---------- Passage to read

To illustrate the idea of curriculum learning, we observe in the example below that during the training “shop_id” attribute (which is easy to learn thanks to the “zipcode” user feature) reaches its top wAUC quickly whilst it takes more epochs for the offer attributes (item dependent). This is rather a common pattern, and therefore, it is worth making KeyGenerator more focused on the “hard” keys after the first epochs.

wAUC evolution during training epochs on **dataset B**

Feature representation quality

Another noticeable effect of group-by training is the improvement of the quality of both user and offer embeddings. We observed a better performance of user embeddings transferred to other downstream tasks. Thus, group-by data augmentation can be used as an efficient pre-training strategy or as an auxiliary task for semi-supervised training.

Group-by trained offer embeddings (more precisely, offer meta features) used for the (cos-)similarity search also showed more relevant results. Moreover, the overall model diversity (meaning the capacity to select different audiences for different offers while keeping the same prediction accuracy) has been increased as well (especially for lower entropy categories such as cat1, cat2, or brand).

Offer meta features CosSimilarity for top-40 directors on Movielens dataset. Comparison of two models. **left : group-by** model || **right :** model **without group-by**

The main intuition is as follows: the group-by training forces a model to make sense of all offer embeddings individually and their combinations, whereas with no data augmentation, the lower entropy features serve mainly as compensation for poorly sampled ones of higher entropy. Note that to some extent, a similar effect is reached with a classical masking/dropping feature type of data augmentation (and the group-by can be successfully combined with the latter methods!).

--------------------

### Instructions
- a) Write out the passage on group-by training in full, word for word.
- b) Copy every line of the records that contains the string "values", matching case.

---------- Entries shown

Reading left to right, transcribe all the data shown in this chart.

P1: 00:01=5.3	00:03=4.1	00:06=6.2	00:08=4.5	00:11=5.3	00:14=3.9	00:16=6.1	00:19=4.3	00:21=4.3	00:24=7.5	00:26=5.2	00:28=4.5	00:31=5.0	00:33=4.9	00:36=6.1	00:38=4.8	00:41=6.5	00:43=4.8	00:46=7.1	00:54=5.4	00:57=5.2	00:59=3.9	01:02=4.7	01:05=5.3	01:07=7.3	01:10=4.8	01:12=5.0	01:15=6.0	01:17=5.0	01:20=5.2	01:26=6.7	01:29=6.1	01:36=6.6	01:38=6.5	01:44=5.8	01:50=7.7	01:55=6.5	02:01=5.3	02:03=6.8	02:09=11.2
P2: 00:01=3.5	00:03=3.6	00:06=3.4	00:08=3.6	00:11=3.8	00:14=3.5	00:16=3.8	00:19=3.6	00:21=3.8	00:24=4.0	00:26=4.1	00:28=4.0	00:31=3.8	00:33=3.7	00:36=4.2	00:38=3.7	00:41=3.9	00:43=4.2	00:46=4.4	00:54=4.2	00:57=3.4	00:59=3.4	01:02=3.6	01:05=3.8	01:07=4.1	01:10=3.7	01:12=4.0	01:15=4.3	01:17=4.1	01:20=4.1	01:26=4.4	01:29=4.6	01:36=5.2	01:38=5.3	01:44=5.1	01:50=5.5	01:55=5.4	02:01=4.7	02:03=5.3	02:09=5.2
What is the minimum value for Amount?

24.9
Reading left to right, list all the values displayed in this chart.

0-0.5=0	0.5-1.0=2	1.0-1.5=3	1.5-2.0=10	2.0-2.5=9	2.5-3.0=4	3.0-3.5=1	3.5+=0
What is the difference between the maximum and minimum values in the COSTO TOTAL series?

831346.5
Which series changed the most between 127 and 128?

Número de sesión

--------------------

### Exercise results
- a)
To illustrate the idea of curriculum learning, we observe in the example below that during the training “shop_id” attribute (which is easy to learn thanks to the “zipcode” user feature) reaches its top wAUC quickly whilst it takes more epochs for the offer attributes (item dependent). This is rather a common pattern, and therefore, it is worth making KeyGenerator more focused on the “hard” keys after the first epochs.

wAUC evolution during training epochs on **dataset B**

Feature representation quality

Another noticeable effect of group-by training is the improvement of the quality of both user and offer embeddings. We observed a better performance of user embeddings transferred to other downstream tasks. Thus, group-by data augmentation can be used as an efficient pre-training strategy or as an auxiliary task for semi-supervised training.

Group-by trained offer embeddings (more precisely, offer meta features) used for the (cos-)similarity search also showed more relevant results. Moreover, the overall model diversity (meaning the capacity to select different audiences for different offers while keeping the same prediction accuracy) has been increased as well (especially for lower entropy categories such as cat1, cat2, or brand).

Offer meta features CosSimilarity for top-40 directors on Movielens dataset. Comparison of two models. **left : group-by** model || **right :** model **without group-by**

The main intuition is as follows: the group-by training forces a model to make sense of all offer embeddings individually and their combinations, whereas with no data augmentation, the lower entropy features serve mainly as compensation for poorly sampled ones of higher entropy. Note that to some extent, a similar effect is reached with a classical masking/dropping feature type of data augmentation (and the group-by can be successfully combined with the latter methods!).

- b)
Reading left to right, list all the values displayed in this chart.
What is the difference between the maximum and minimum values in the COSTO TOTAL series?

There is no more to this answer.